Over the same period, financial regulators have introduced much tougher mortgage affordability rules. First-time buyers can be expected to be interrogated about their income, their little luxuries and how they would cope if interest rates rose (contrary to our expectations in 2013, the Bank of England base rate has actually fallen). 

A criticism that still rings true, however, is that the mortgage guarantee scheme only helps boost demand for properties, while doing nothing about the lack of housing supply. Unlike its sister scheme, the Help to Buy equity loan scheme, there is no incentive for property companies to build more homes.
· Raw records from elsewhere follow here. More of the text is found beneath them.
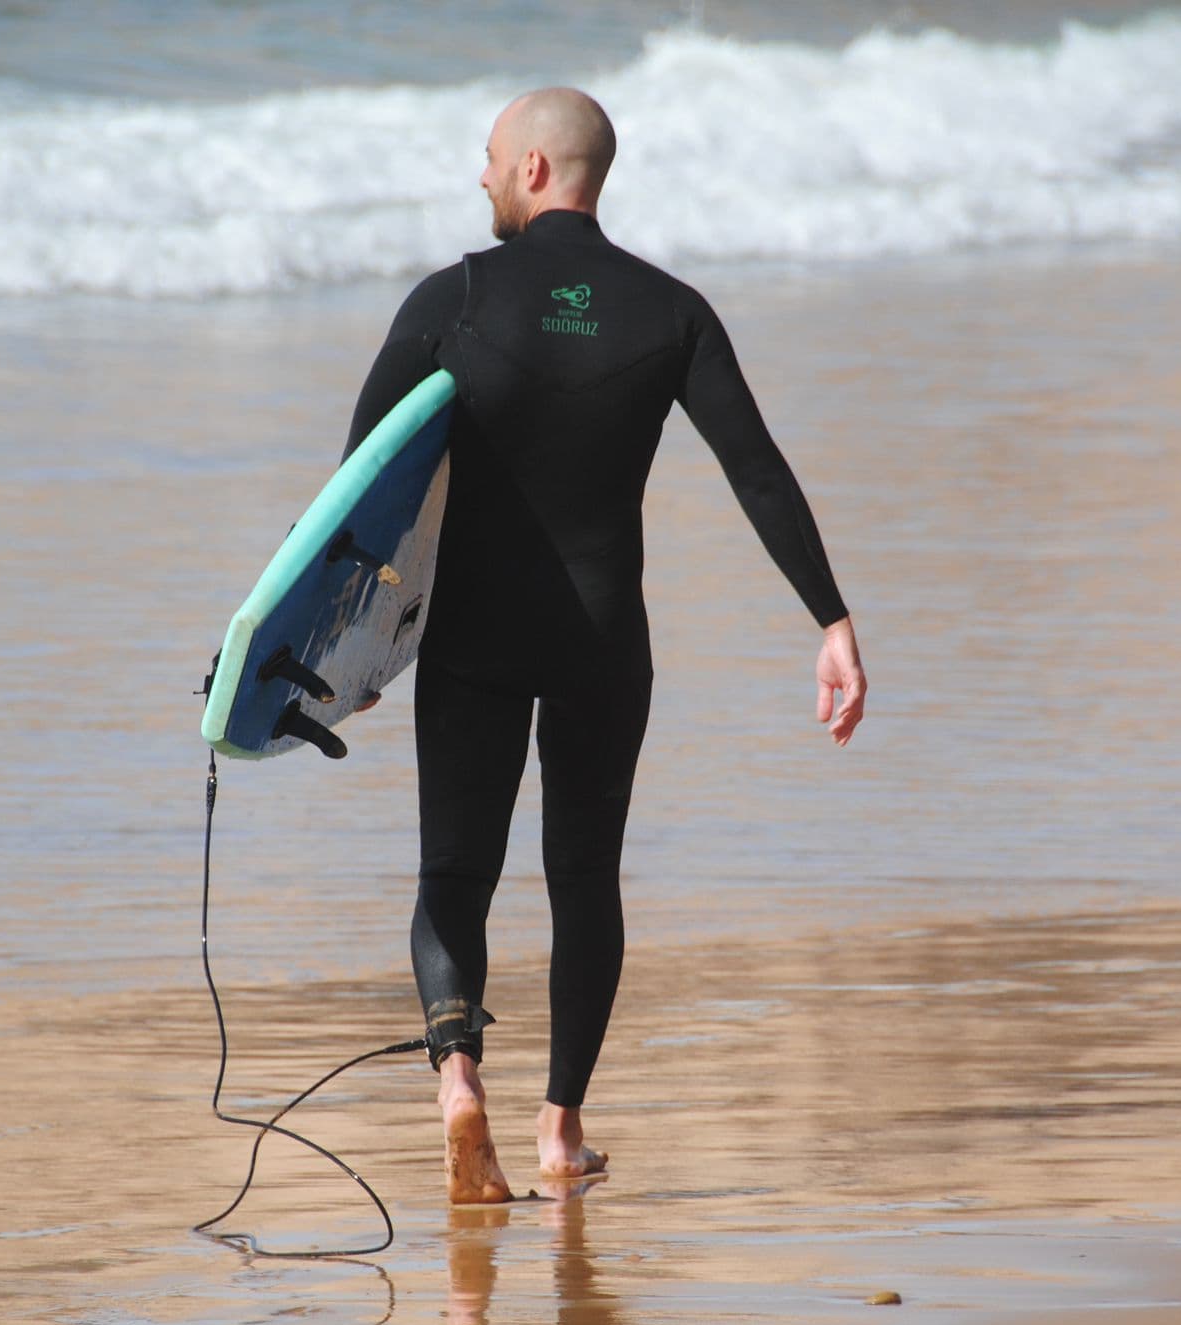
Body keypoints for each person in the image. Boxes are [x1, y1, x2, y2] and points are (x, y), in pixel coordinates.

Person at [342, 87, 866, 1205]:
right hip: (601, 639)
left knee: (454, 873)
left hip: (473, 638)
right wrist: (829, 619)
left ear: (534, 168)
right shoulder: (671, 312)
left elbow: (361, 484)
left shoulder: (452, 298)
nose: (480, 175)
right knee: (584, 878)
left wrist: (355, 645)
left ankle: (458, 1081)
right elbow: (757, 470)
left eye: (489, 157)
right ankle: (560, 1129)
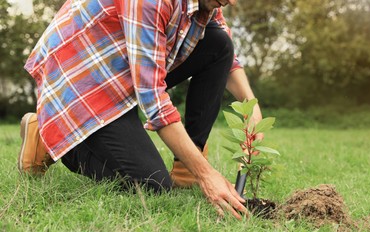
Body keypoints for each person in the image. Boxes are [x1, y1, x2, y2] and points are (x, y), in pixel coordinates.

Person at [18, 0, 263, 220]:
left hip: (121, 69)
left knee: (219, 43)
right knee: (152, 185)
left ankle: (185, 169)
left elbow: (225, 55)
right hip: (80, 80)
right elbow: (154, 101)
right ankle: (48, 135)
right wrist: (207, 175)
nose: (231, 1)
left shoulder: (206, 4)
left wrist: (252, 106)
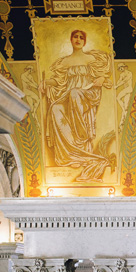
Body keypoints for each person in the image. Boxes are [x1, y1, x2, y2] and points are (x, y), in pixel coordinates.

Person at [40, 28, 115, 181]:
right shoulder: (64, 62)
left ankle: (82, 136)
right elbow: (60, 82)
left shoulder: (91, 59)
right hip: (68, 97)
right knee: (55, 108)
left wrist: (101, 79)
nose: (78, 39)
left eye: (81, 37)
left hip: (87, 96)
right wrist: (45, 82)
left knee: (75, 92)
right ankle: (70, 155)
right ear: (71, 40)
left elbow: (105, 77)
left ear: (84, 42)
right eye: (75, 37)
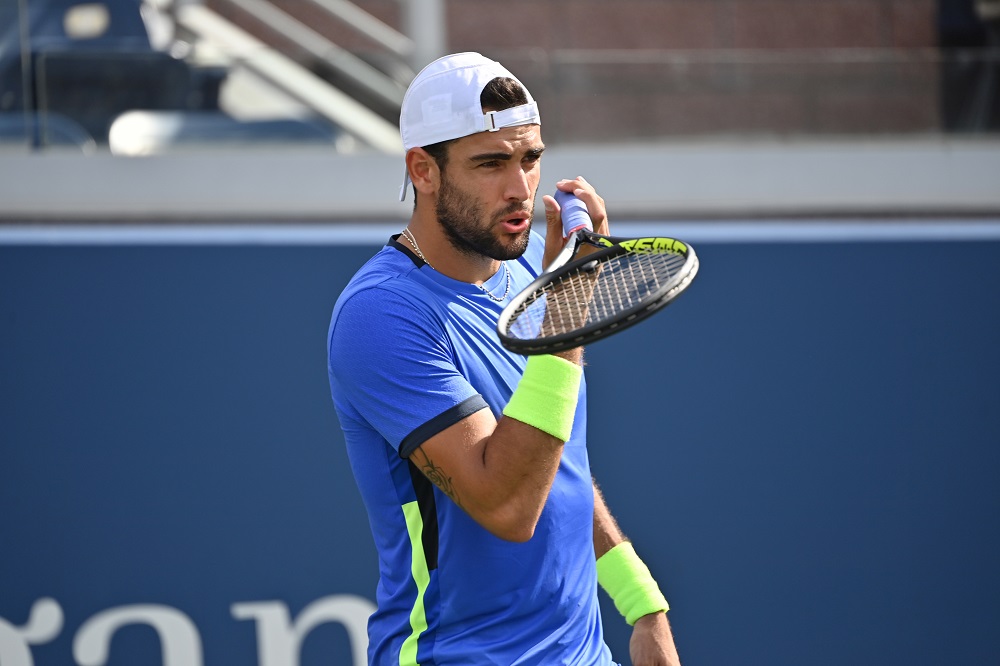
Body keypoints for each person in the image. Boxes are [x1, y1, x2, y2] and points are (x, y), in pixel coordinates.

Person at [327, 52, 681, 666]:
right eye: (490, 163)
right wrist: (567, 315)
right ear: (424, 169)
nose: (520, 188)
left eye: (531, 158)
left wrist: (642, 604)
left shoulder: (528, 270)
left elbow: (555, 459)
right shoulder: (379, 315)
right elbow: (508, 504)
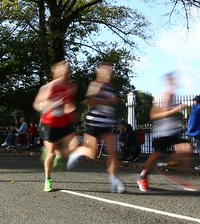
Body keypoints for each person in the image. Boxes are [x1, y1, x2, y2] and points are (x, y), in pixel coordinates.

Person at [67, 62, 125, 194]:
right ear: (100, 73)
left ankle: (114, 181)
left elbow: (113, 102)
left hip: (107, 124)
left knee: (113, 153)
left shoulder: (110, 88)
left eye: (111, 71)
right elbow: (90, 102)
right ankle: (77, 152)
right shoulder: (95, 85)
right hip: (93, 123)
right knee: (92, 153)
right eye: (107, 71)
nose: (110, 73)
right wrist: (107, 100)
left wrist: (115, 101)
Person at [136, 73, 191, 192]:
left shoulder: (174, 96)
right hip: (161, 132)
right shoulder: (160, 97)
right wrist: (174, 110)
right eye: (172, 81)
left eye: (175, 81)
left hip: (172, 130)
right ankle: (143, 176)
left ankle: (167, 164)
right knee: (156, 155)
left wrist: (180, 112)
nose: (174, 83)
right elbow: (154, 115)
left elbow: (174, 112)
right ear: (167, 82)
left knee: (186, 148)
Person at [33, 60, 78, 192]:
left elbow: (69, 104)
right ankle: (48, 179)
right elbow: (37, 105)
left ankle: (58, 153)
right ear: (55, 72)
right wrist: (47, 104)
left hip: (64, 123)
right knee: (51, 154)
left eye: (67, 68)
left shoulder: (71, 87)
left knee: (73, 147)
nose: (65, 70)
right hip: (49, 124)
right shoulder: (48, 87)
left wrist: (72, 111)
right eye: (62, 68)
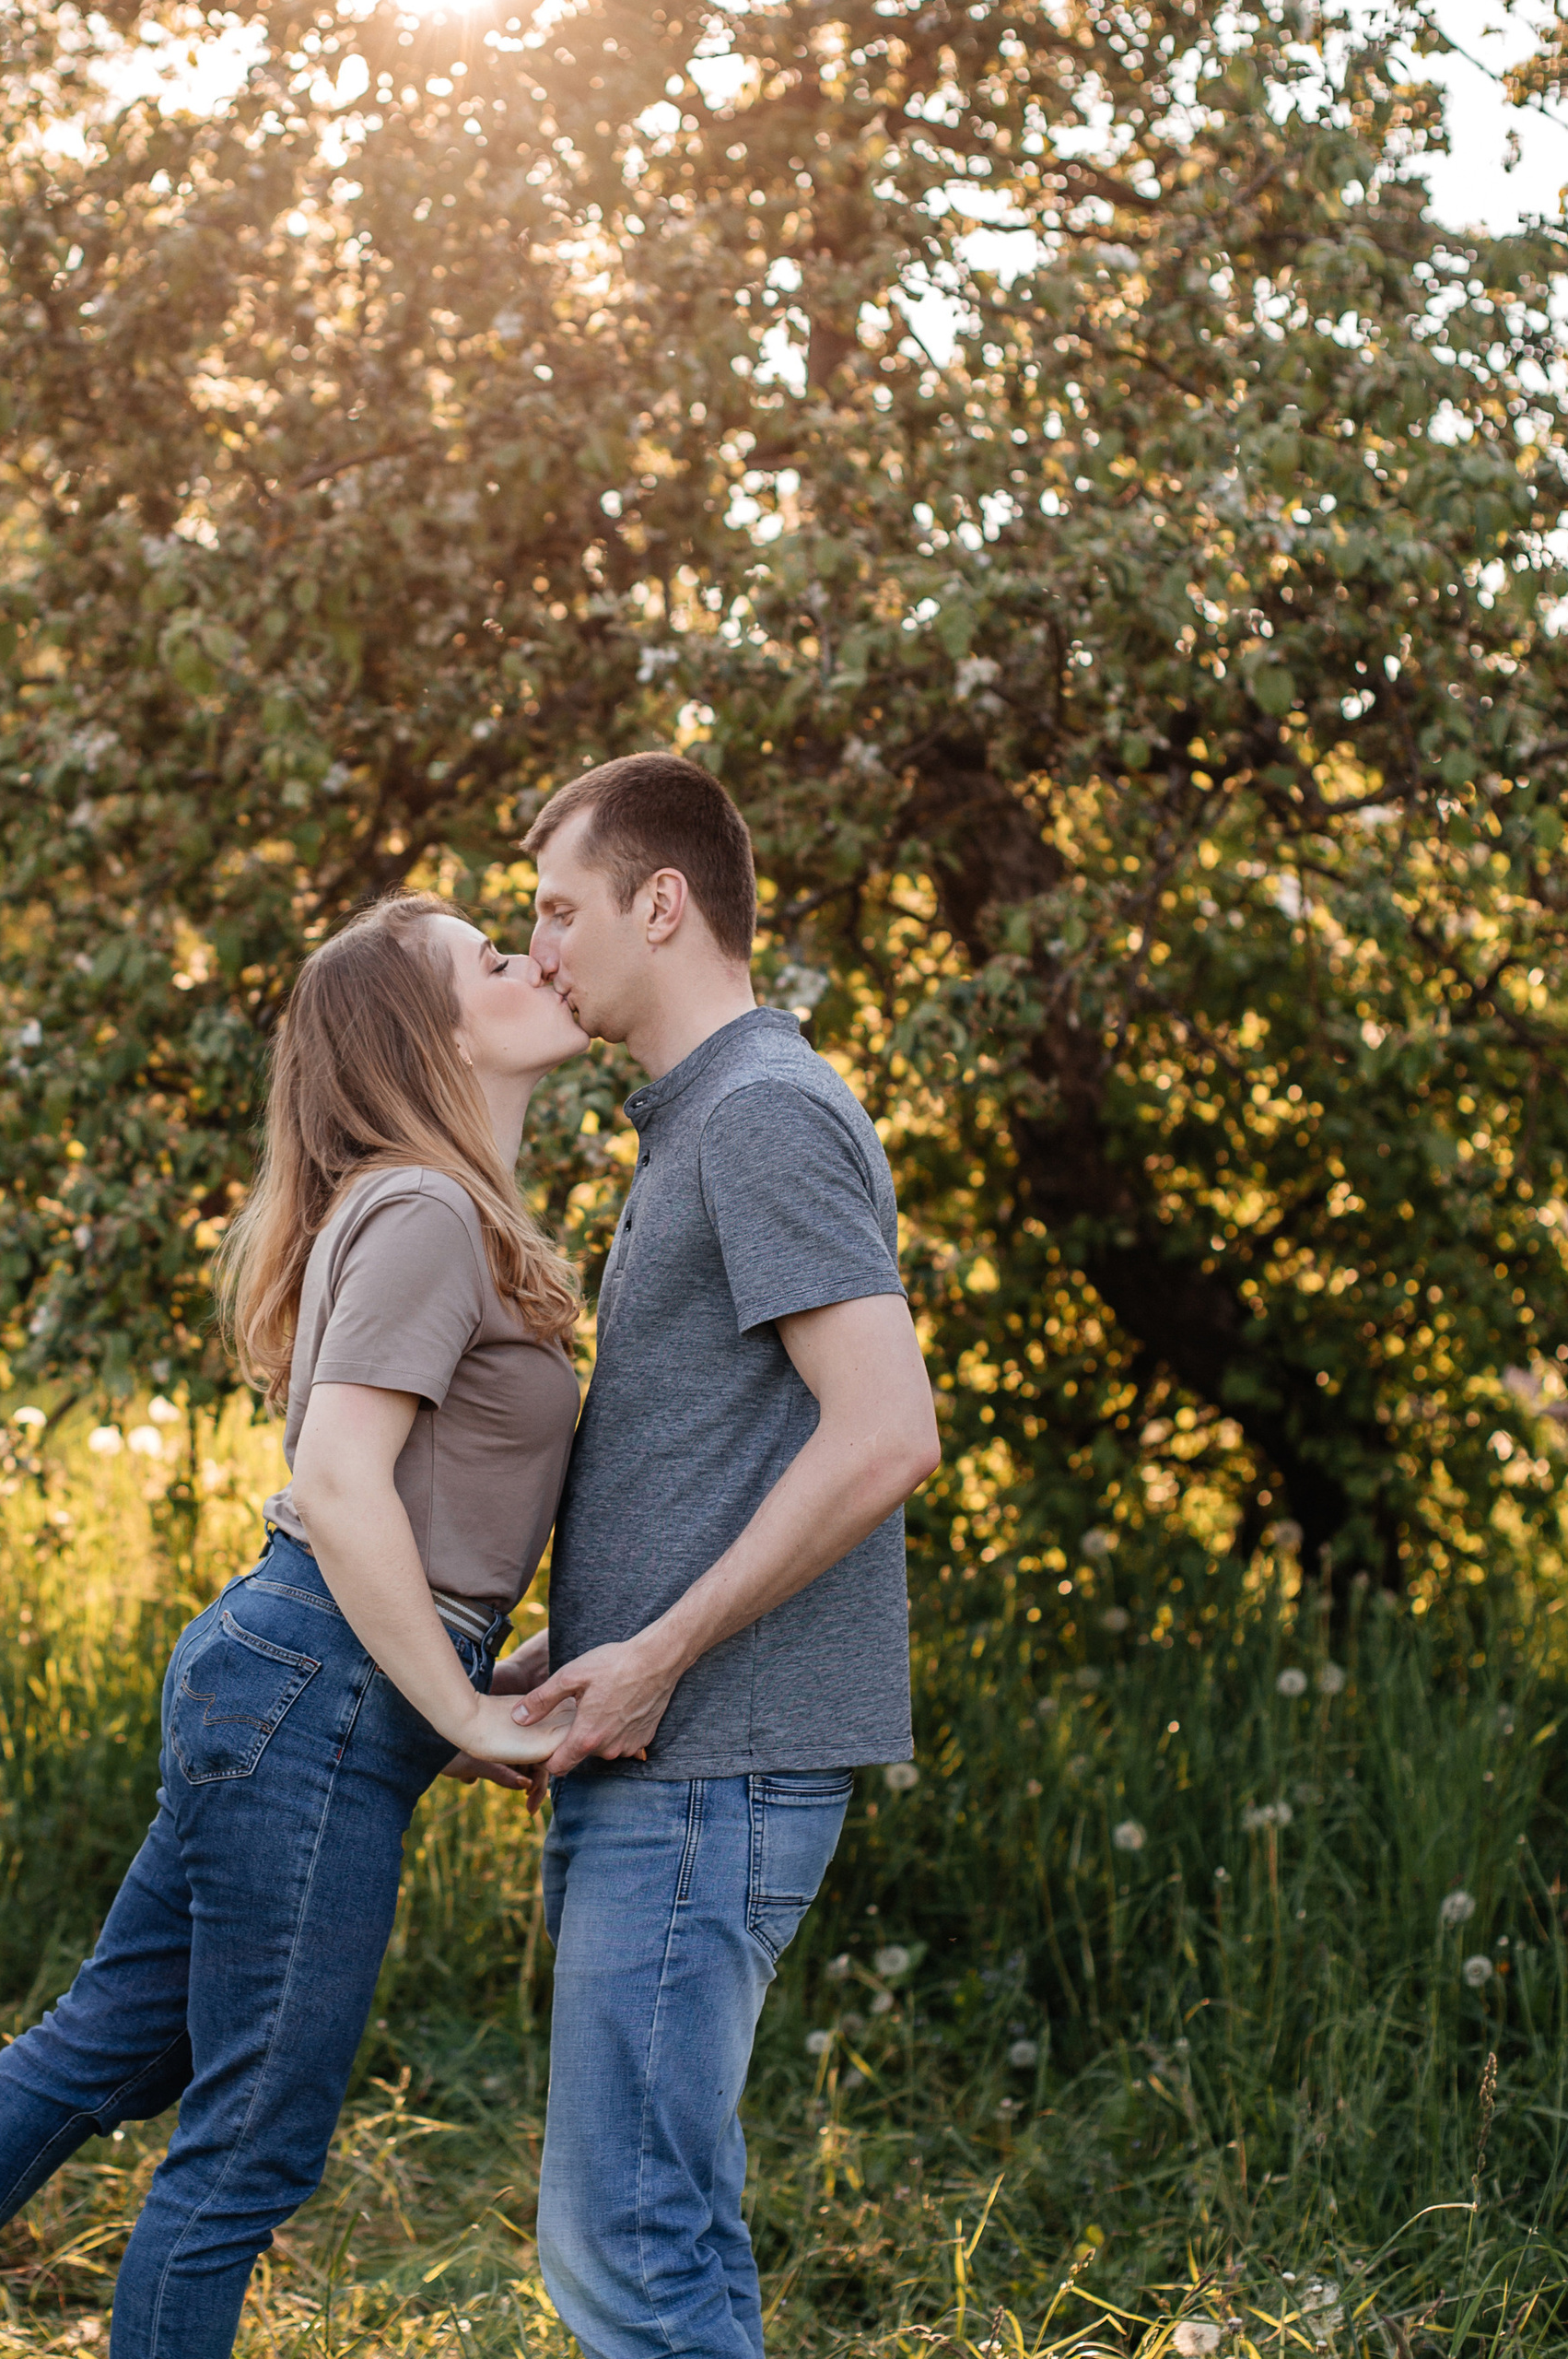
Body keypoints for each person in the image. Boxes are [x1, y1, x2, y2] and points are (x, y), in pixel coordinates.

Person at [0, 890, 589, 2359]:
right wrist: (458, 1707)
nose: (526, 961)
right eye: (486, 958)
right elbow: (339, 1481)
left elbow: (400, 1512)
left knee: (112, 2046)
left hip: (301, 1675)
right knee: (248, 2147)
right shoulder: (427, 1210)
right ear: (424, 1036)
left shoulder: (436, 1211)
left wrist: (464, 1679)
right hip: (311, 1679)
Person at [502, 750, 942, 2359]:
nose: (540, 948)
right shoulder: (702, 1121)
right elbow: (735, 1444)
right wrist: (594, 1632)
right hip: (675, 1754)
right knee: (646, 2218)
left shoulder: (761, 1113)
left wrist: (668, 1649)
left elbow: (885, 1432)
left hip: (716, 1765)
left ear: (661, 902)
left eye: (559, 910)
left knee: (630, 2239)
According to FullFact, there were just 112,000 homes being built in England and Wales in 2010. By 2015, that had increased, but only to a mere 149,000.

This lack of supply helps to prop up house prices - one of the factors making it so difficult to get on the housing ladder in the first place. In July, the average house price in England was £233,000. This means a first-time buyer with a 5 per cent deposit of £11,650 would still need to be earning nearly £50,000 to meet most mortgage affordability criteria. In other words, the Help to Buy mortgage guarantee is targeted squarely at the middle class.

The Government plans to maintain the Help to Buy equity loan scheme, which is restricted to new builds, and the Help to Buy ISA, which rewards savers at a time of low interest rates. As for Help to Buy mortgage guarantee, the scheme may be dead, but so long as high street banks are offering 95 per cent mortgages, its effects are still with us.